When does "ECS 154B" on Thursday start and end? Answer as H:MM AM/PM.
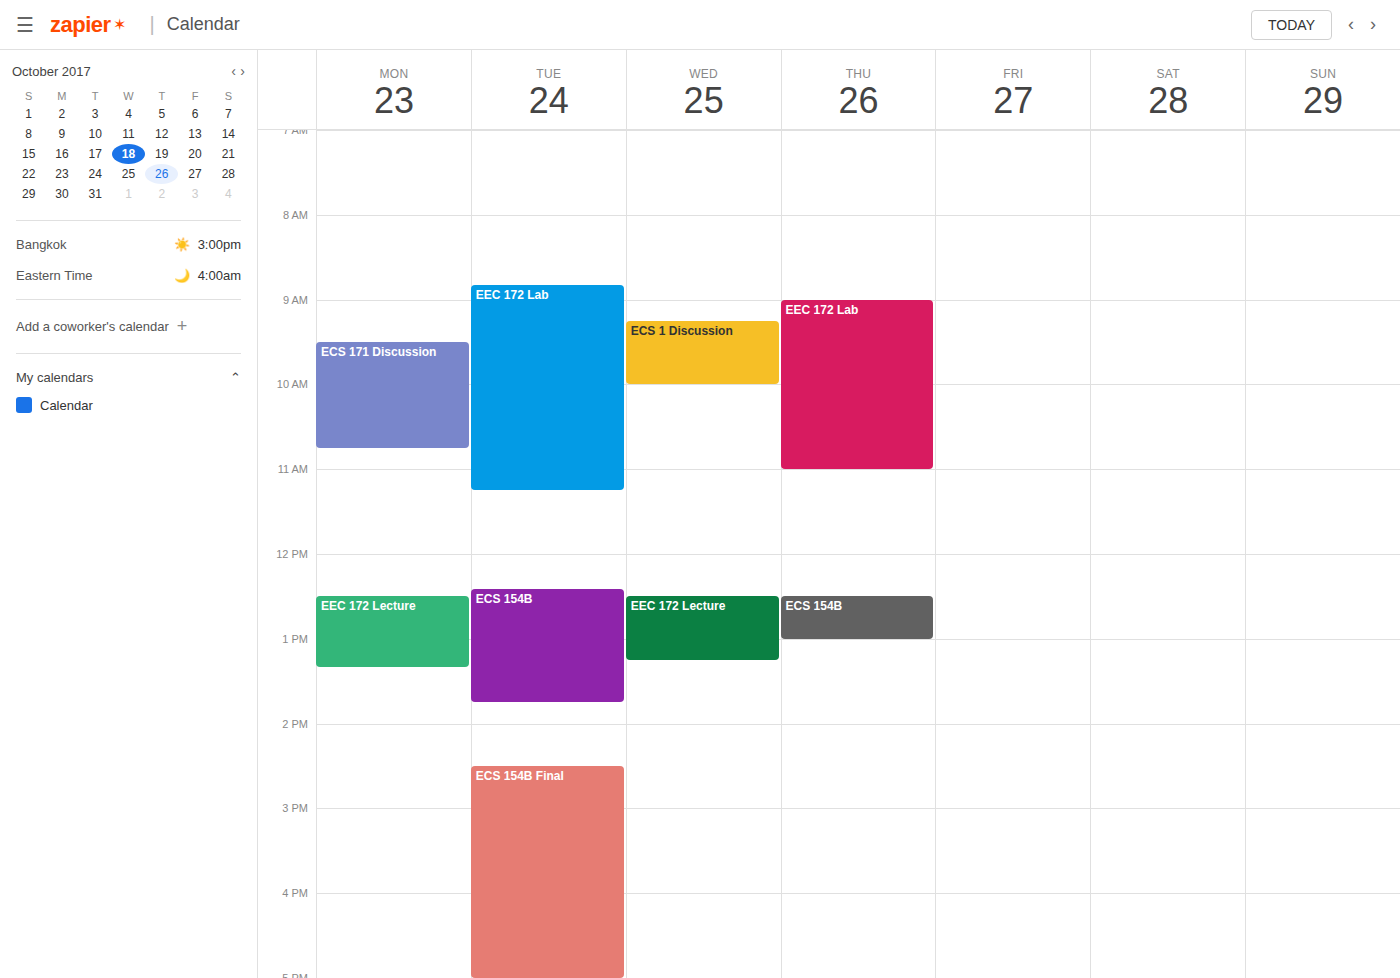
12:30 PM to 1:00 PM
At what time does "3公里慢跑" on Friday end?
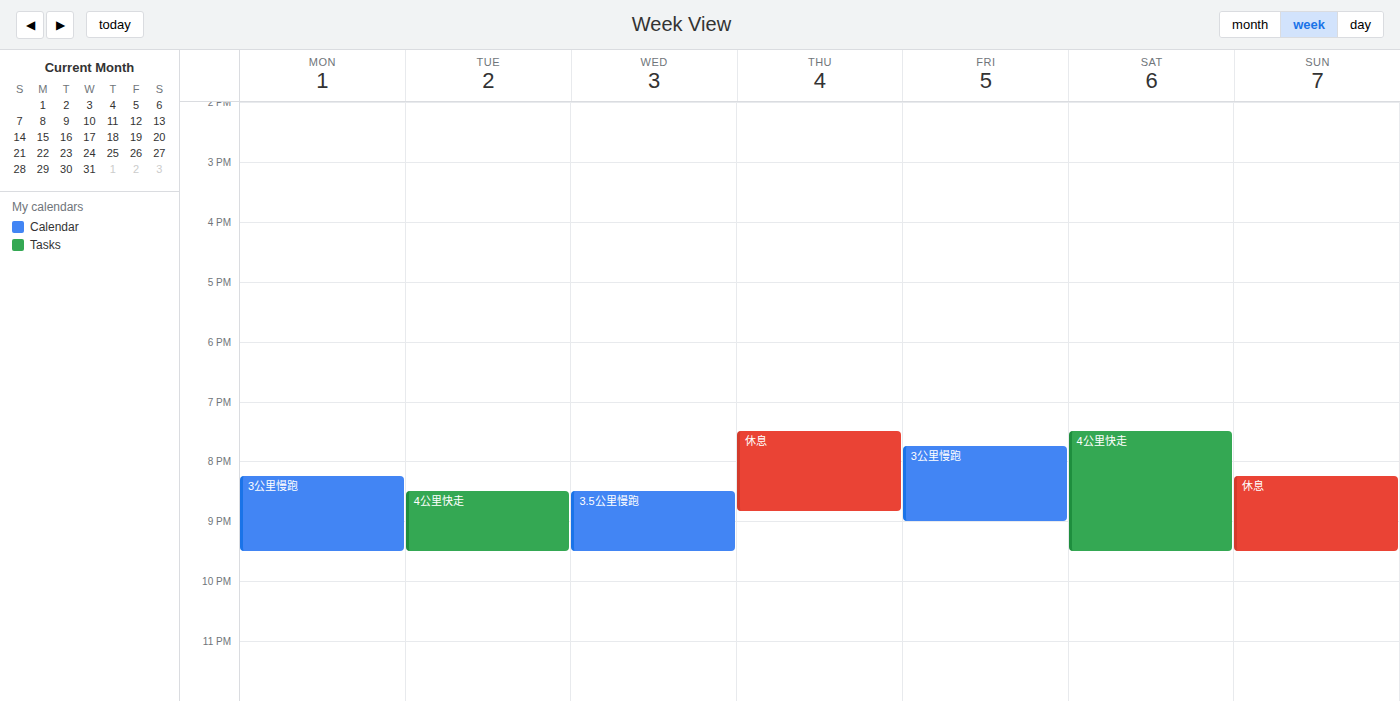
9:00 PM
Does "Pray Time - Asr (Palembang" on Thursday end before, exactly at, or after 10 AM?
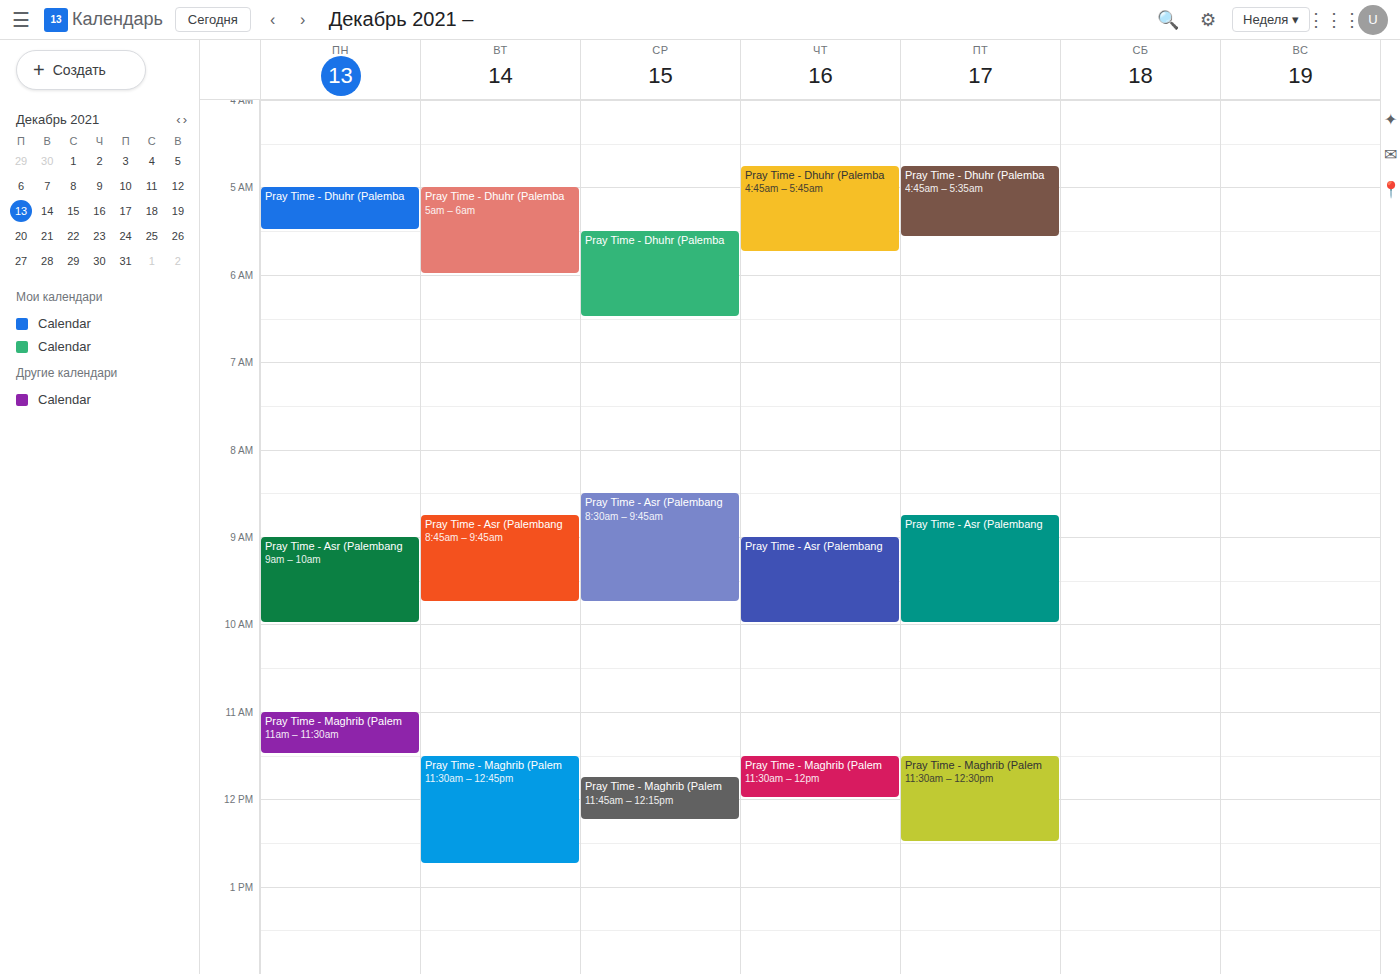
10:00 AM -- exactly at 10 AM, on the 10 AM line.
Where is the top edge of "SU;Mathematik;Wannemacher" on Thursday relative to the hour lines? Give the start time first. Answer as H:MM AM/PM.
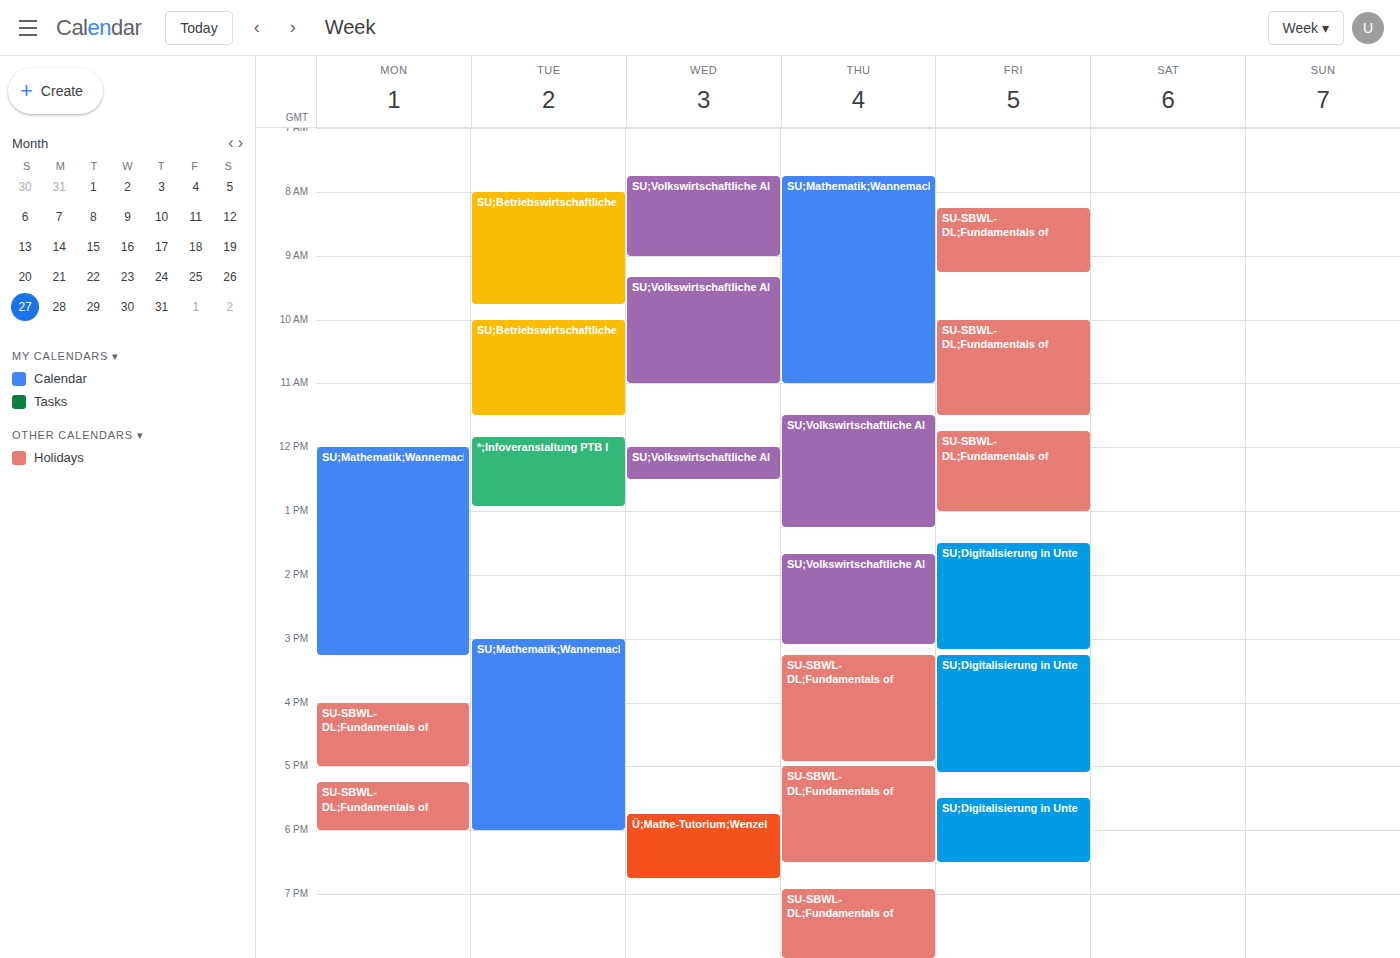
7:45 AM -- neither: three quarters of the way from the 7 AM line to the 8 AM line.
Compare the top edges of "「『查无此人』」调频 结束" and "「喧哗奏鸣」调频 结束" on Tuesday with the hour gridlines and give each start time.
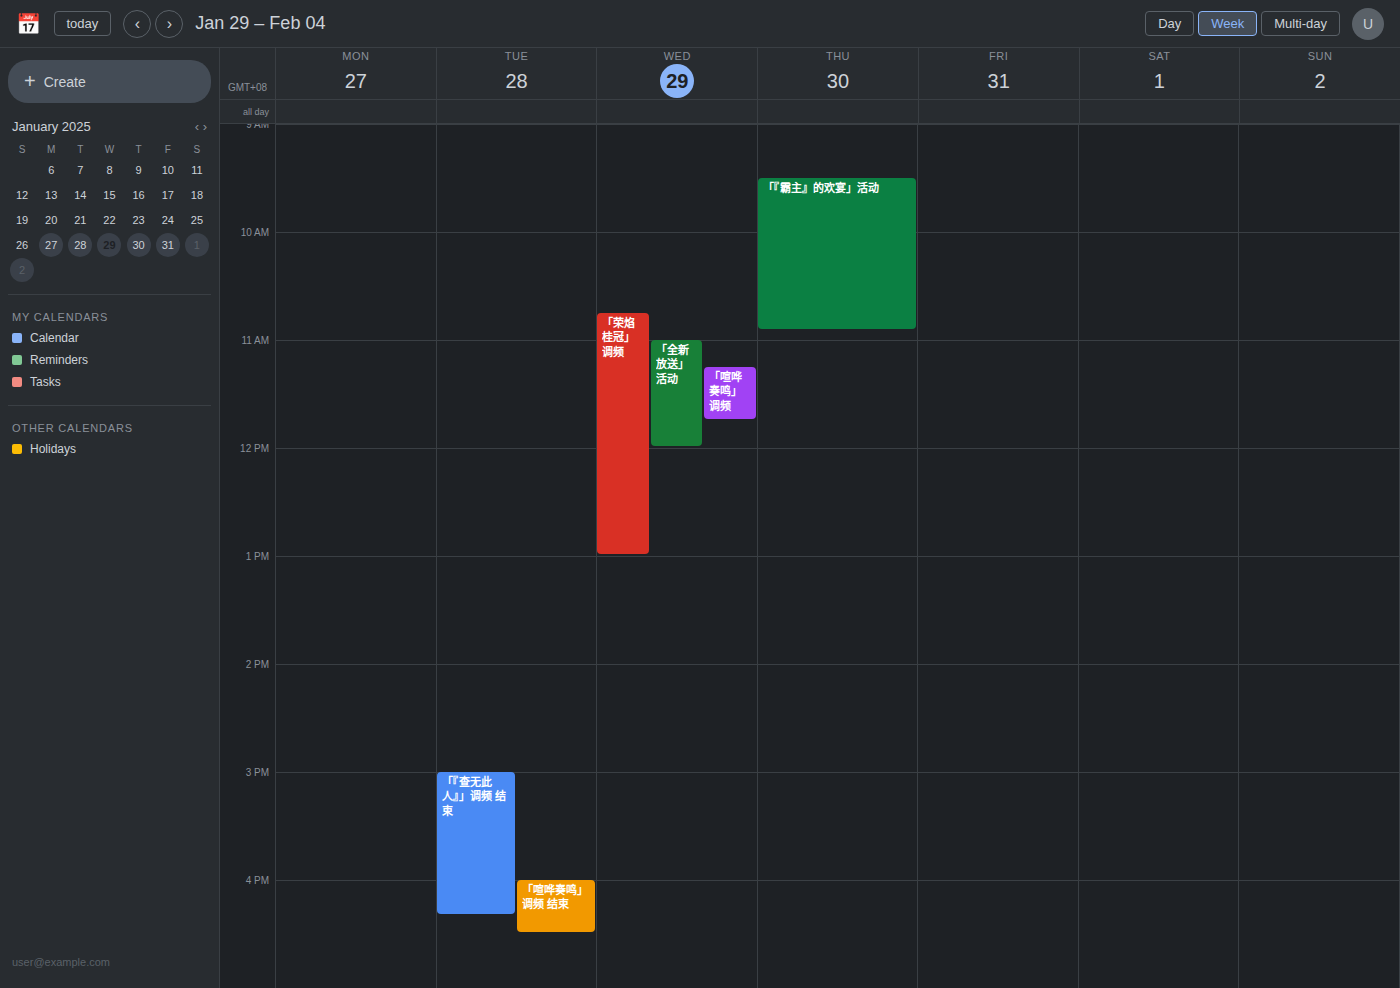
"「『查无此人』」调频 结束": 15:00, exactly on the 15:00 line. "「喧哗奏鸣」调频 结束": 16:00, exactly on the 16:00 line.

__TASK REQUIREMENTS__.
Write out all of the lines above word for word, leaving out the pictures.

__PROBLEM SOLUTION__.
When does "ECS 154B" on Thursday start and end? Answer as H:MM AM/PM.
12:30 PM to 1:00 PM
At what time does "3公里慢跑" on Friday end?
9:00 PM
Does "Pray Time - Asr (Palembang" on Thursday end before, exactly at, or after 10 AM?
10:00 AM -- exactly at 10 AM, on the 10 AM line.
Where is the top edge of "SU;Mathematik;Wannemacher" on Thursday relative to the hour lines? Give the start time first. Answer as H:MM AM/PM.
7:45 AM -- neither: three quarters of the way from the 7 AM line to the 8 AM line.
Compare the top edges of "「『查无此人』」调频 结束" and "「喧哗奏鸣」调频 结束" on Tuesday with the hour gridlines and give each start time.
"「『查无此人』」调频 结束": 15:00, exactly on the 15:00 line. "「喧哗奏鸣」调频 结束": 16:00, exactly on the 16:00 line.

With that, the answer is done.